::: TEXTE SOURCE :::
Spécialisé dans l’observation de l’évolution des marchés et cité dans La France Agricole, le bureau Argus Media livrait cette analyse : « le retour de la guerre commerciale continue d’apporter son lot d’incertitudes sur les marchés céréaliers. Les négociations de paix dans la région de la mer Noire constituent par ailleurs un facteur baissier pour le marché. Pour autant, les flux d’exportation au départ d’Odessa ont repris à un rythme très dynamique depuis plusieurs mois. Dans ce contexte, le blé français regagne de la compétitivité par rapport à son homologue mer Noire; mais la reprise est trop timide pour inverser la tendance du marché ».
Faut-il vendre à perte pour être compétitif ?
::: DONNÉES :::
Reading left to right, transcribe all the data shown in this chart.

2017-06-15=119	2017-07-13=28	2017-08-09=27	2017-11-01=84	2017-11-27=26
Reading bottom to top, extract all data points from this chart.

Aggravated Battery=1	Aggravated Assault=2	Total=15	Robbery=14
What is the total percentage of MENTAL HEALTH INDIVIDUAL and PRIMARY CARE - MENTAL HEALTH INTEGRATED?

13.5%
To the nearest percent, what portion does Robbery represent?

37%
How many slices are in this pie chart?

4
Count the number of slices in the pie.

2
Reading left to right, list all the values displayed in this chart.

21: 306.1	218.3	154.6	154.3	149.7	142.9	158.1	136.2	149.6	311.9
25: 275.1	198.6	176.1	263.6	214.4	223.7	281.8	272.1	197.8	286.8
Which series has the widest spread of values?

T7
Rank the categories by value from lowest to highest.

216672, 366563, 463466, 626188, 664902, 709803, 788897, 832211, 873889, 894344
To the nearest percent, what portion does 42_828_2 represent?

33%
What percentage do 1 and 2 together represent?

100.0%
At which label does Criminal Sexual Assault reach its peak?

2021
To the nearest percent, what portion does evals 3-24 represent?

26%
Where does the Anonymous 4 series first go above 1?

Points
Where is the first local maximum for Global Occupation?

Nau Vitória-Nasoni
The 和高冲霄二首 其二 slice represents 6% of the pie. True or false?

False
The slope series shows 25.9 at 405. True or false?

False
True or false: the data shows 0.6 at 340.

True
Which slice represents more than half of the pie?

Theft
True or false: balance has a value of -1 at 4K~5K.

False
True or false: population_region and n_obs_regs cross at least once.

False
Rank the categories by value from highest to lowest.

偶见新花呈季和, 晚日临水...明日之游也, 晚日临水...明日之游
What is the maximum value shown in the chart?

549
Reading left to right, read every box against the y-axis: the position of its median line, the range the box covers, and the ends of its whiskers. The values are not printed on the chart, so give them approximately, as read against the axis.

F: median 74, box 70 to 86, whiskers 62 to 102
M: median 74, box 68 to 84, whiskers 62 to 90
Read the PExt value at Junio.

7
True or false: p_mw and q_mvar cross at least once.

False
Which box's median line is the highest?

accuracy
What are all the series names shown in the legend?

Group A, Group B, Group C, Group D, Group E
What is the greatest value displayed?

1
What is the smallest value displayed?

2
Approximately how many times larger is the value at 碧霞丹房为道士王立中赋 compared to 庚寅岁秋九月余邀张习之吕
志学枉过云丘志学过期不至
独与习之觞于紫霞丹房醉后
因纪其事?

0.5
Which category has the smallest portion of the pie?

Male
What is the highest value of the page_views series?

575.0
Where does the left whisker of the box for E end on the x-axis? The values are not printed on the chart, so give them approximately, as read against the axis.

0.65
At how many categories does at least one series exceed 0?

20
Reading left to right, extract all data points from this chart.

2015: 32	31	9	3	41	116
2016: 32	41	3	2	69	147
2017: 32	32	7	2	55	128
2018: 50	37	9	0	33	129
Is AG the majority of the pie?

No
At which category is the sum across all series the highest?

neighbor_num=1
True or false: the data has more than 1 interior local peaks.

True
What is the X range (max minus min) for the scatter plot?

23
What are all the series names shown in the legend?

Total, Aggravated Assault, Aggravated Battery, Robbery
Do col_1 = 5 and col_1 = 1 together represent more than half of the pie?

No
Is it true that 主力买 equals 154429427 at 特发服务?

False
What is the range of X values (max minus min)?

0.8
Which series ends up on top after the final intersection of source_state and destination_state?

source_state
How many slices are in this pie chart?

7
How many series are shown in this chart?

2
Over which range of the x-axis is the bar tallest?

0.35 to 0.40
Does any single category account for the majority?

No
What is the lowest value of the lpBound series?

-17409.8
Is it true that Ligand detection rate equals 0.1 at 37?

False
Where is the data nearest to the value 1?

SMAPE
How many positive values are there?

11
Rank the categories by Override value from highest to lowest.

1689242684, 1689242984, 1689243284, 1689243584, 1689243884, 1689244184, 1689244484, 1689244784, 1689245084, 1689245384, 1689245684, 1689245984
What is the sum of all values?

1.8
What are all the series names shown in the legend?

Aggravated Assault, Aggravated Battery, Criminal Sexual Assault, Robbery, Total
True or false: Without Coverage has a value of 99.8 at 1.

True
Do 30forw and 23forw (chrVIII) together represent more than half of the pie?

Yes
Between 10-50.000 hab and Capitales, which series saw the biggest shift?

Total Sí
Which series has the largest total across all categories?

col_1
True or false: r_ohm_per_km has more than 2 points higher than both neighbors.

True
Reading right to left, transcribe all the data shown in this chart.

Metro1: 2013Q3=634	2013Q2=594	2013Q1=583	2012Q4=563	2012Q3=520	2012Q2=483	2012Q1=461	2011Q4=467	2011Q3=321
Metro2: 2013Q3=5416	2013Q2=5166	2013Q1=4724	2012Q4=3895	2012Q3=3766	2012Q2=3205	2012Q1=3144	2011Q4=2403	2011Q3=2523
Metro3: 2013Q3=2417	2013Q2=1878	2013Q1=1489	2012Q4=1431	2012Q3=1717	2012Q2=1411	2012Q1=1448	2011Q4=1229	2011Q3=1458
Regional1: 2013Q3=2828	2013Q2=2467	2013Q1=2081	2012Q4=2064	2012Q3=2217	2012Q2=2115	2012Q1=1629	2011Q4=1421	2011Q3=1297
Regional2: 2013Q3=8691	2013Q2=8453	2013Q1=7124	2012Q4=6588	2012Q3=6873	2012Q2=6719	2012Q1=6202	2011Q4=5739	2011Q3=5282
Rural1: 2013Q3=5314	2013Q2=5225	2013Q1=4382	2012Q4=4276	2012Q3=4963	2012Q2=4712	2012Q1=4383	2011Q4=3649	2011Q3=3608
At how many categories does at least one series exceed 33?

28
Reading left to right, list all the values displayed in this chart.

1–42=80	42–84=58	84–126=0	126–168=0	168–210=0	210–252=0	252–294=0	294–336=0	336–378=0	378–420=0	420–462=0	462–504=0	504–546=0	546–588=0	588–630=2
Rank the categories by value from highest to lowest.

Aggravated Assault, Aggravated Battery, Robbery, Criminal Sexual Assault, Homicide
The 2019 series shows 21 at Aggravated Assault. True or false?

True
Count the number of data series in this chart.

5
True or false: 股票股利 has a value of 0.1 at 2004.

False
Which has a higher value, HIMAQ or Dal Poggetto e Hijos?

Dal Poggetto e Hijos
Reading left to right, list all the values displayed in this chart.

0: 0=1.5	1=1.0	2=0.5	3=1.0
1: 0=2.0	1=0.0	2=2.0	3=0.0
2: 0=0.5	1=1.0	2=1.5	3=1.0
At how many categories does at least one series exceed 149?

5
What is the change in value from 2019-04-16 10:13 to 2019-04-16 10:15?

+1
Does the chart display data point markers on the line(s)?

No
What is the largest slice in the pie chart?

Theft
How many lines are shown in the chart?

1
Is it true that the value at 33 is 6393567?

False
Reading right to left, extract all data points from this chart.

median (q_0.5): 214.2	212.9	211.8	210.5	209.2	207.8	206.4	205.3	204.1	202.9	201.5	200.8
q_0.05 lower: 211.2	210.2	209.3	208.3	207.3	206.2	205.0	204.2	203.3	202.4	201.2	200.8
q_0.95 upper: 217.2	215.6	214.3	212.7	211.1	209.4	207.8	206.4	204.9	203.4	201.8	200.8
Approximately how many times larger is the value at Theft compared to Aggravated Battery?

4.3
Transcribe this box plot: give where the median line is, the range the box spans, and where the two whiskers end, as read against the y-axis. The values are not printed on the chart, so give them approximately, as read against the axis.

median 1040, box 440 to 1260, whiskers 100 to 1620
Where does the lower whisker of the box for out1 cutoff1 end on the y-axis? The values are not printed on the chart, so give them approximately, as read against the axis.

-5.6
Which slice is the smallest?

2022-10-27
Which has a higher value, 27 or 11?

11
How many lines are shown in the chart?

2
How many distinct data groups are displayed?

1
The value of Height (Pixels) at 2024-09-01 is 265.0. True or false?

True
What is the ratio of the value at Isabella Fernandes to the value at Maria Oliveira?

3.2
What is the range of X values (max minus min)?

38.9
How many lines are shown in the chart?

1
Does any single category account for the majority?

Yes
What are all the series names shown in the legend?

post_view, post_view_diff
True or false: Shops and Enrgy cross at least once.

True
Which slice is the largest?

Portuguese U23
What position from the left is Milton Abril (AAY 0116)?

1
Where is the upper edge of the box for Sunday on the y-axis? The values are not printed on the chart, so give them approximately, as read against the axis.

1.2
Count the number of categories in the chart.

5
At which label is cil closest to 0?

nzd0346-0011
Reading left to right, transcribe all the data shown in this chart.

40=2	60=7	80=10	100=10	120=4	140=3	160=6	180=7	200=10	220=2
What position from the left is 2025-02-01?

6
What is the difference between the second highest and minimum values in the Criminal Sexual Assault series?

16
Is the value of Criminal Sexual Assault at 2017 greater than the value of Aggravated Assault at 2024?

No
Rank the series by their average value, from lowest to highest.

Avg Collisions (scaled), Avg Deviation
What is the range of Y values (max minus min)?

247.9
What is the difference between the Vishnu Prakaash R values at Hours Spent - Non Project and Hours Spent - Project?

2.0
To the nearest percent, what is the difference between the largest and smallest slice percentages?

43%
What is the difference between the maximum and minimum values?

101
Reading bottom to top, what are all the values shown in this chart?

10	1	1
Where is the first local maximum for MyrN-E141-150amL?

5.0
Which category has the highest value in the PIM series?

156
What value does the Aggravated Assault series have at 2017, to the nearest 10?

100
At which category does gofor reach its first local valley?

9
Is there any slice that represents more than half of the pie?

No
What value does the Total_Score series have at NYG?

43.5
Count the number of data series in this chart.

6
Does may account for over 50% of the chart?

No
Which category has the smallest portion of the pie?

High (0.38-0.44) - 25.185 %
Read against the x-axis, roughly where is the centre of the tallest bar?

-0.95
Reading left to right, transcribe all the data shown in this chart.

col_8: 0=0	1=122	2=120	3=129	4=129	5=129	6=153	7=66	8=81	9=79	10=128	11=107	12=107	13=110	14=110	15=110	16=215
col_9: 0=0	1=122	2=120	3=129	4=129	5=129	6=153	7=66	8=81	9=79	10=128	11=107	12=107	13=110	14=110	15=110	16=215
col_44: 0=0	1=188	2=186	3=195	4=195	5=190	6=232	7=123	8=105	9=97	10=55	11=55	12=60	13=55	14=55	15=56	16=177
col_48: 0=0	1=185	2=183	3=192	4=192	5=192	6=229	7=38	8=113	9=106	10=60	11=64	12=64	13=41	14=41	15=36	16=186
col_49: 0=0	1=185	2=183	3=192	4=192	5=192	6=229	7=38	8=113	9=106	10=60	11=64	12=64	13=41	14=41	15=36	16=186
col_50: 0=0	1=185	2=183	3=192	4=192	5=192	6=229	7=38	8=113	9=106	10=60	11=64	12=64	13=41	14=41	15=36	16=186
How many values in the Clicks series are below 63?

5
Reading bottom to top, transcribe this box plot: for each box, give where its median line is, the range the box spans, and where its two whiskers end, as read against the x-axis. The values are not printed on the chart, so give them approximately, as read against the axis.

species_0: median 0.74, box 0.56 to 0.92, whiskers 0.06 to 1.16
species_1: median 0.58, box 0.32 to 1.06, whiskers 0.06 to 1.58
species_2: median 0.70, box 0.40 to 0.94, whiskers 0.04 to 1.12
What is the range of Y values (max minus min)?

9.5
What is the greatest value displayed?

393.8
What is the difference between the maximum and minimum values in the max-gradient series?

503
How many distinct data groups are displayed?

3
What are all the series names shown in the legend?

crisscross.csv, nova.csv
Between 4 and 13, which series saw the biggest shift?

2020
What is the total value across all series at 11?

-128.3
:::
**CONSIGNE A**
Selon le texte sur les marchés céréaliers, quel effet les négociations de paix dans la région de la mer Noire ont-elles sur le marché ?
**CONSIGNE B**
Prolongez le texte sur les marchés céréaliers à partir de sa dernière phrase.

**RÉPONSE A**
Elles constituent un facteur baissier pour le marché.

**RÉPONSE B**
Pour dire les choses clairement le blé produit en France est compétitif sur le marché mondial, européen et hexagonal à condition d’être vendu à des prix que ne couvrent pas les coûts de production tant que les stocks de report à l’approche de la prochaine récolte sont suffisant pour éviter une pénurie qui ferait flamber les prix. Dans l’Union européenne, la France est le principal pays producteur de blé tendre dont environ 50% de la production est exportée chaque année, près de la moitié étant vendue à nos voisins européens. En raison des aléas climatiques, la récolte de 2024 avait chuté de 30% par rapport à la moyenne des quatre années précédentes. Ce ne fut pas suffisant pour faire remonter les prix au départ de la ferme dans la mesure où le blé produit en Ukraine et vendu sans droits de douane en Europe prend des parts de marché depuis plu de deux ans au détriment du blé français. Ce dernier est aussi confronté à une forte concurrence du blé russe en Afrique et au Proche Orient.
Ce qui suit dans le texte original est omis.